There’s also plenty of controversy concerning the reliability of voting machines, and the election officials who run them. Security is a serious concern for both campaigners and voters.
That’s why one county in Colorado will be conducting a criminal investigation into a security breach. And the FBI is involved now as well.
This story involves voting machines and passwords leaked online: on August 9, Colorado Secretary of State Jena Griswold announced she’d begin her own investigation into the matter.
The passwords popped up on the social media site Telegram, and allegedly implicated County Clerk Tina Peters and two other individuals.
They’re being held responsible for this breach of security — investigators say online images of the election equipment passwords were taken from a county election server on May 23 “outside of normal work hours.”

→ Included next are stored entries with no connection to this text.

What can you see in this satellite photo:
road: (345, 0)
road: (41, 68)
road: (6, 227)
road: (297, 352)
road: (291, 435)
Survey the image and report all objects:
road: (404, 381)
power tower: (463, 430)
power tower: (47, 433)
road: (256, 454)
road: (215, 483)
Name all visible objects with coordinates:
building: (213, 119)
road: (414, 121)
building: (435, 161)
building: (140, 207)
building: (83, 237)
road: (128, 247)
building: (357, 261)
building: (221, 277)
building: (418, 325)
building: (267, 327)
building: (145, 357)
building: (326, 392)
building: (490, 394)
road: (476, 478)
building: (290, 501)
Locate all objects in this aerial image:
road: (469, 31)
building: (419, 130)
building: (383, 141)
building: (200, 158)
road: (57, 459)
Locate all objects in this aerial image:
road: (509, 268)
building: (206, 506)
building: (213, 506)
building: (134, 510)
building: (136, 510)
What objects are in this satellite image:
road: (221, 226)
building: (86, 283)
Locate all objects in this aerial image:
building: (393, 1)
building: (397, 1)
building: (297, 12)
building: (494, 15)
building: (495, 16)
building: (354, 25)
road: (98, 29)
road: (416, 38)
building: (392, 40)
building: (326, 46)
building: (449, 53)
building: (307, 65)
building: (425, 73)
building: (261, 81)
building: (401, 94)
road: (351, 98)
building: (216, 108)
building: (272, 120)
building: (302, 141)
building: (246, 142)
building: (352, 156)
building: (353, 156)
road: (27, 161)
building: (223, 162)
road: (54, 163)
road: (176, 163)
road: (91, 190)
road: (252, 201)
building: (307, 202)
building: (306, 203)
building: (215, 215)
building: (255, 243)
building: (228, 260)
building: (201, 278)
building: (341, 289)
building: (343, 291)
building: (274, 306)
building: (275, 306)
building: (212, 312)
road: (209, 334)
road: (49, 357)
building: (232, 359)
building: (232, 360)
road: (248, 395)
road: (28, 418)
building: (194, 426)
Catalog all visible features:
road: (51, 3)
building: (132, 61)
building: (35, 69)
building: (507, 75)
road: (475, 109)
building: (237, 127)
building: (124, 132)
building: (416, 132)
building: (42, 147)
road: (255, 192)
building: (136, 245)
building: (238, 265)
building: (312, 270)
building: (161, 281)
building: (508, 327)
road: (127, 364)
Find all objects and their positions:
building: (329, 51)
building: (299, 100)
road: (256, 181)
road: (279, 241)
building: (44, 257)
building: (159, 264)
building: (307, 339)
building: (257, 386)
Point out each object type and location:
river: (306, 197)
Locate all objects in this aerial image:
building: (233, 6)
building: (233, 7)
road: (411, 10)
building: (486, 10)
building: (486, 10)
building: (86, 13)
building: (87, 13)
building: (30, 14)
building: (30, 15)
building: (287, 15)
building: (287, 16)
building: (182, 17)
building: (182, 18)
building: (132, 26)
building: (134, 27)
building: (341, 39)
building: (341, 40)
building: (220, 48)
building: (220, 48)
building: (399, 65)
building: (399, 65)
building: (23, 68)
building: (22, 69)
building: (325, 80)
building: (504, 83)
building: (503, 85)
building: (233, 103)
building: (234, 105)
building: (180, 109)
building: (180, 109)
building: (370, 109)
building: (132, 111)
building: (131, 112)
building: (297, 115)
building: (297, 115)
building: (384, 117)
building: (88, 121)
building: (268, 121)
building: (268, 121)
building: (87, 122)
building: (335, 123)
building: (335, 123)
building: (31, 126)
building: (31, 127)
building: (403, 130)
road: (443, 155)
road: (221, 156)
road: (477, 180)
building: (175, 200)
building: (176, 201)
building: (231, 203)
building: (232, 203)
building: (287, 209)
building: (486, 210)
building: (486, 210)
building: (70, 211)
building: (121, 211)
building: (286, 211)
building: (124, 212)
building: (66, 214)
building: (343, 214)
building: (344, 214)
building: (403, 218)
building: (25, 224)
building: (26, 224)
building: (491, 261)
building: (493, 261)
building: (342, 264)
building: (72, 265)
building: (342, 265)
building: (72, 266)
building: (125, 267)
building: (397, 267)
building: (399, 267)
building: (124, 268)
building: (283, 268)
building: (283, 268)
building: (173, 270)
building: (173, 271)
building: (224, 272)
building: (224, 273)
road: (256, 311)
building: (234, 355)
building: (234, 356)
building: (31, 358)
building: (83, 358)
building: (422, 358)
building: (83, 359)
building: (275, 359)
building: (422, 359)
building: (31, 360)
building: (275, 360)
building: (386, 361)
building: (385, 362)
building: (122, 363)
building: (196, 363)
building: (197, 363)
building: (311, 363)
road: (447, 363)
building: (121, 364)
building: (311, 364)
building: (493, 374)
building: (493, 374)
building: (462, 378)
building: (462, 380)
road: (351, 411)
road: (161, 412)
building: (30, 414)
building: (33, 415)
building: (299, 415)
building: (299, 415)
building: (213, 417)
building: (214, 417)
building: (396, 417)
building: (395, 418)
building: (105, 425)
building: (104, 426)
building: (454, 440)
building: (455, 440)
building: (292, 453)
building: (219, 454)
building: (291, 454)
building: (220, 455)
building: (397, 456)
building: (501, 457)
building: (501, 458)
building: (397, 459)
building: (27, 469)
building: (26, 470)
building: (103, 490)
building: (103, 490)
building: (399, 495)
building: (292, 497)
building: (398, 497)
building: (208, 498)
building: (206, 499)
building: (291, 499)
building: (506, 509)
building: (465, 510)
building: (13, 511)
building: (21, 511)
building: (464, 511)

Now, officials demand answers. Via Washington Examiner:
Officials in Mesa County, Colorado, confirmed Tuesday that local prosecutors are conducting a criminal investigation into the county clerk’s office after a breach in security protocol resulted in elections equipment passwords being published online.
The FBI is getting involved as well, according to a spokesperson for the agency’s Denver office (via CNN).
The probe has already started with Republican Mesa County District Attorney Dan Rubenstein. His office just “obtained and executed search warrants” to determine how the passwords were accessed.
Now, they’re “identifying and interviewing potential witnesses.”
Secretary of State Griswold must now appoint a supervisor to handle the purchase and certification of new voting equipment. The deadline for that is August 31.
That’s going to be of paramount importance moving forward for the state: they need to ensure election integrity, and voters need to be able to rely on the voting machines.
Many still claim the Dominion voting machines were altered during the 2020 presidential election, though others say there isn’t enough evidence to support such a charge.
In this case, though, there was a definite breach involving personal passwords. And voting machines were certainly involved, too, so it’s bound to add more fuel to the fire.